You got to agree that this part implies that the space jockey race are all on that planet, that there is only a handful of them, or at least that those in charge of mankind are only in that galaxy or whatever. Because otherwise you would expect that the rest of the race would have went and killed mankind, but they never did. We get the impression the waken-up engineer is the last one of them still alive and tries to go carry out the mission.
IMO the ship in Alien is another one that managed to escape, but the pilot was infected and a queen came out, leaving eggs in the ship.
Like I said before, because of Scott's interviews, here is where I think the movies are going:
Engineers = fallen angel, Scott said so. He implied that fall angels do "the cool stuff, get all the chicks, go to the best bars", and that paradise is a much different and troubling place. This implies, figuratively, that the jockeys are doing something VERY different from what the "home world" or paradise is all about. We can clearly see the connection here to Prometheus: fallen angels/nephilim (who rebelled against God, gave taught mankind all this such as war, beauty, etc. Read the book of Enoch, it's basically a 2000 years old sci-fi novel. It's the book from where the whole "fallen angels" notion come from as that story is NOT found in the Bible, unlike most people think. The only thing that echos the book of Enoch in the Bible is the following, which goes into much greater details in the book of Enoch:
Bible:
Genesis 6:1-4
1. When men began to increase in number on the earth and daughters were born to them,
2. The sons of God saw that the daughters of men were beautiful, and they married any of them they chose.
3. Then the LORD said, "My Spirit will not contend with man forever, for he is mortal; his days will be a hundred and twenty years."
4. The Nephilim were on the earth in those days—and also afterward—when the sons of God went to the daughters of men and had children by them. They were the heroes of old, men of renown.
Numbers 13:32-33
32. And they spread among the Israelites a bad report about the land they had explored. They said, "The land we explored devours those living in it. All the people we saw there are of great size.

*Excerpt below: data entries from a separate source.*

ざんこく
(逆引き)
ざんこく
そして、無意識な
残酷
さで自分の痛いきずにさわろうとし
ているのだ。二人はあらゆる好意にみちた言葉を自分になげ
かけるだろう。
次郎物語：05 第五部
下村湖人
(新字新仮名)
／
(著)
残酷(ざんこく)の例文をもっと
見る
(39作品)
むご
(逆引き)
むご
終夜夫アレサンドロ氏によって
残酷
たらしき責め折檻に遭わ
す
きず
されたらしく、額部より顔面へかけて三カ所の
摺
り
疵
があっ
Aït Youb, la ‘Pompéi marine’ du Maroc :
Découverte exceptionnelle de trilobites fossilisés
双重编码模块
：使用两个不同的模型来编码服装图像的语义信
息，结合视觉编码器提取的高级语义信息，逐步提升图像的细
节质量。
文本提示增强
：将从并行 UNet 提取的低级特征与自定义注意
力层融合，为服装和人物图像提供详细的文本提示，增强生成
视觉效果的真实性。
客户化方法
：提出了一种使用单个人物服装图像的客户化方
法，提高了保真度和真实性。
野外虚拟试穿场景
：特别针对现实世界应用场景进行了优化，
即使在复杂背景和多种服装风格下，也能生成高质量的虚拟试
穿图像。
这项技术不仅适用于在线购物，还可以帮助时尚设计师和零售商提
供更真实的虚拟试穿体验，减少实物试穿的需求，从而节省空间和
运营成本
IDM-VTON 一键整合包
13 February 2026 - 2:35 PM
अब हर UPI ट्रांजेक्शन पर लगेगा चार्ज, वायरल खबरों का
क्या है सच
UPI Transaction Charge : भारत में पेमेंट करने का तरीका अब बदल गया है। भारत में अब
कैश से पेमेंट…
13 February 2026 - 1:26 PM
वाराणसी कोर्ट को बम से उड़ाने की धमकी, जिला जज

33. We saw the Nephilim there (the descendants of Anak come from the Nephilim). We seemed like grasshoppers in our own eyes, and we looked the same to them."
In Enoch, the following chapter deals with this:
VI-XI. The Fall of the Angels: the Demoralization of Mankind: the Intercession of the Angels on behalf of Mankind. The Dooms pronounced by God on the Angels of the Messianic Kingdom.

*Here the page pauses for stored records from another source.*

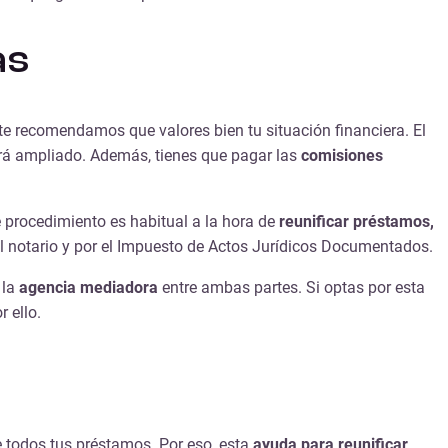
as
, te recomendamos que valores bien tu situación financiera. El
erá ampliado. Además, tienes que pagar las
comisiones
e procedimiento es habitual a la hora de
reunificar préstamos,
del notario y por el Impuesto de Actos Jurídicos Documentados.
 la
agencia mediadora
entre ambas partes. Si optas por esta
r ello.
 todos tus préstamos. Por eso, esta
ayuda para reunificar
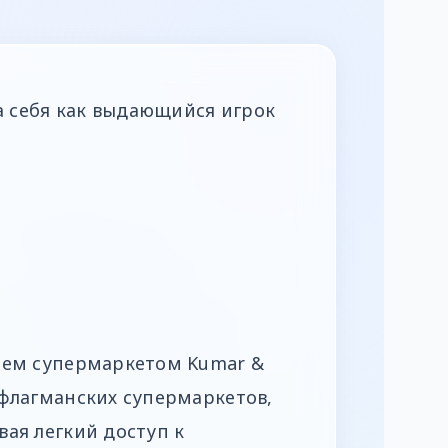
а себя как выдающийся игрок
яем супермаркетом Kumar &
флагманских супермаркетов,
ая легкий доступ к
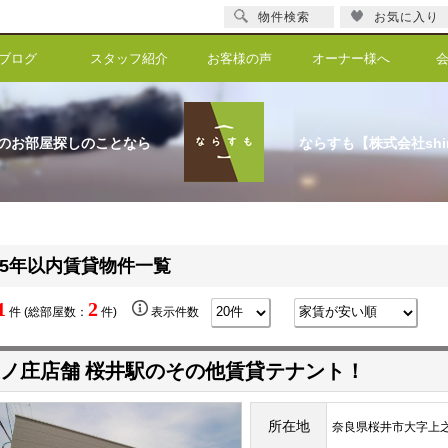
物件検索
お気に入り
ブログ
スタッフ紹介
お客様の声
オーナー様へ
のお部屋探しのことなら
ならすも【株式会社shi
5年以内賃貸物件一覧
1
2
件 (総部屋数：
件)
表示件数
ノ庄店舗 桜井駅のその他賃貸テナント！
所在地
奈良県桜井市大字上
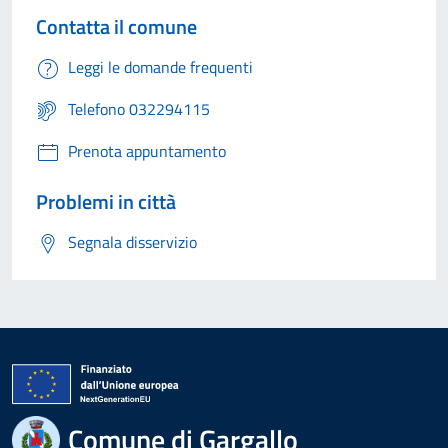
Contatta il comune
Leggi le domande frequenti
Telefono 032294115
Prenota appuntamento
Problemi in città
Segnala disservizio
Comune di Gargallo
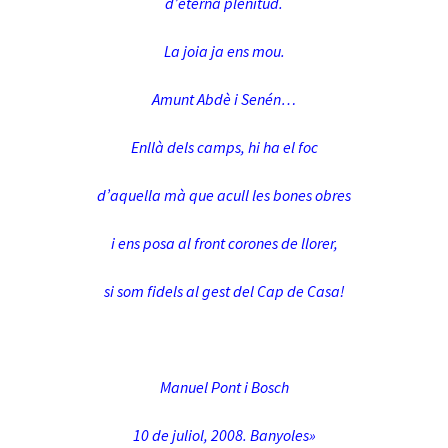
d’eterna plenitud.
La joia ja ens mou.
Amunt Abdè i Senén…
Enllà dels camps, hi ha el foc
d’aquella mà que acull les bones obres
i ens posa al front corones de llorer,
si som fidels al gest del Cap de Casa!
Manuel Pont i Bosch
10 de juliol, 2008. Banyoles»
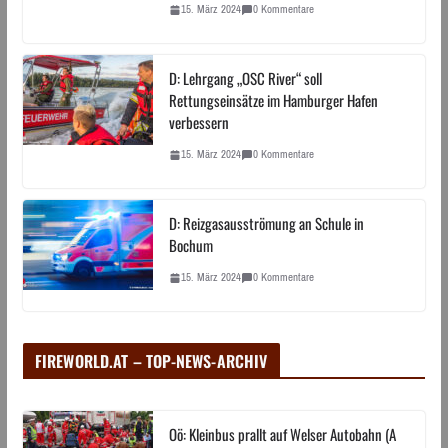
15. März 2024
0 Kommentare
D: Lehrgang „OSC River“ soll
Rettungseinsätze im Hamburger Hafen
verbessern
15. März 2024
0 Kommentare
D: Reizgasausströmung an Schule in
Bochum
15. März 2024
0 Kommentare
FIREWORLD.AT – TOP-NEWS-ARCHIV
Oö: Kleinbus prallt auf Welser Autobahn (A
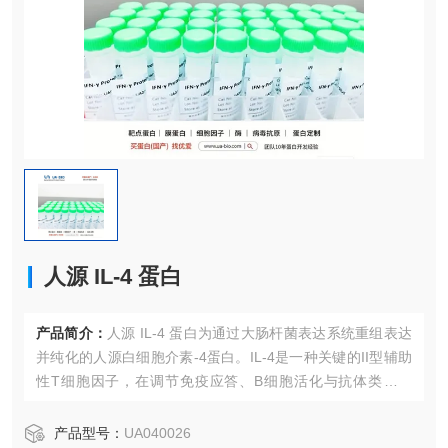
人源 IL-4 蛋白
产品简介：
人源 IL-4 蛋白为通过大肠杆菌表达系统重组表达
并纯化的人源白细胞介素-4蛋白。IL-4是一种关键的II型辅助
性T细胞因子，在调节免疫应答、B细胞活化与抗体类别转
换、过敏反应及抗寄生虫免疫中发挥核心作用。该重组蛋白
具有高纯度和高生物活性，适用于免疫学、细胞生物学及相
产品型号：
UA040026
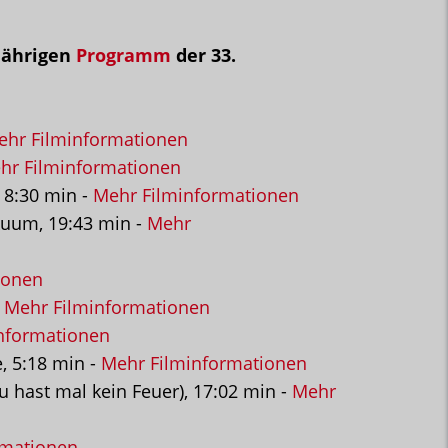
jährigen
Programm
der 33.
ehr Filminformationen
hr Filminformationen
 8:30 min -
Mehr Filminformationen
kuum, 19:43 min -
Mehr
ionen
-
Mehr Filminformationen
nformationen
, 5:18 min -
Mehr Filminformationen
 hast mal kein Feuer), 17:02 min -
Mehr
rmationen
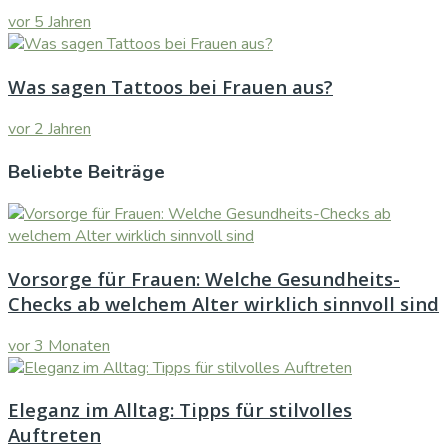
vor 5 Jahren
Was sagen Tattoos bei Frauen aus?
vor 2 Jahren
Beliebte Beiträge
Vorsorge für Frauen: Welche Gesundheits-
Checks ab welchem Alter wirklich sinnvoll sind
vor 3 Monaten
Eleganz im Alltag: Tipps für stilvolles
Auftreten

All of those myths are in reality based on
Sumerian myths, which is the language closely linked to the one the jockeys write and speak with in the movie.
It's going to be impossible to know until the second movie, but the possibilities are as follows:
1- All space jockeys = fallen angels.
2- Only some of them are fallen, the others remaining on God's side.
If 1 is true, then what happened on the moon was not an accident but a punishment: the fallen angels were attacked by God (in the book of Enoch, the fallen angels and their leader are bonded until judgement day). And this would explain how this may have happened everywhere where the fallen angels had found themselves, and hence why they seem to be all dead. They were all dealt with.
If instead #2 is true, it implies that God fixed the problem (killed/bounded the fallen angels) and the jockeys that are doing his bidding are still out there doing stuff, and that they had no intention of going kill mankind. Less likely, because it would contradict the idea that mankind is wanted dead.
But there is a third possibility, which would be closer to the Islamic version of Genesis, and which might tie into the above but also make more sense in the context of the movie: the angels were told by God that mankind was superior to them, and some of the angels (jinns in Islam) refused to accept this, rebelled, and were punished.
We could see the engineers in the movie as the djinns: they want to wipe out mankind because they have figured God's plan for mankind and reject it. They are basically actively trying to sabotage God's work. They were all stopped, but the one who gets woken up at the end decides to resume his mission.